Let us begin with a couple of headlines.
Shot:
Walmart ups pay well above minimum wage
Chaser: Walmart to close 154 stores in the US; 10,000 workers affected
Walmart is closing 269 stores, more than half of them in the U.S. and another big chunk in its challenging Brazilian market.
The stores being shuttered account for a fraction of the company’s 11,000 stores worldwide and less than 1 percent of its global revenue.
More than 95 percent of the stores set to be closed in the U.S. are within 10 miles of another Walmart. The Bentonville, Arkansas, company said it is working to ensure that workers are placed in nearby locations.
So how does that play out when (if, actually) the workers are placed in nearby locations? Does everyone get the same hours despite there being more employees in a given location? Are the superstores super-staffed?
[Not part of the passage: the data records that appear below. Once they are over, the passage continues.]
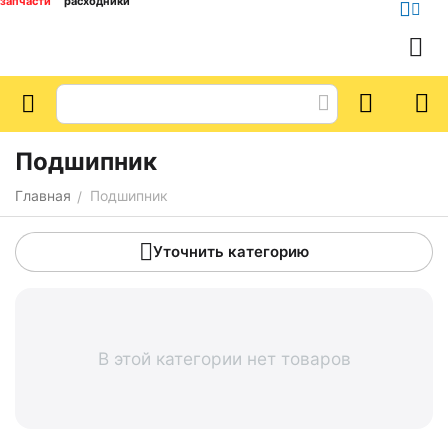
запчасти
расходники
Подшипник
Главная
Подшипник
/
Уточнить категорию
В этой категории нет товаров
That doesn’t seem like a scenario that would fit in with the new policy of being more “nimble.”
This announcement comes just as pay for U.S. workers is about to go up another dollar per hour.
The greater likelihood is that many of the 10,000 workers affected won’t, in fact, be placed elsewhere. It is also naive to think that giving a workforce of 1.4 million an extra couple of bucks an hour won’t have consequences.
Logic-free progressive wage activists will be working overtime to tell you it doesn’t now, though.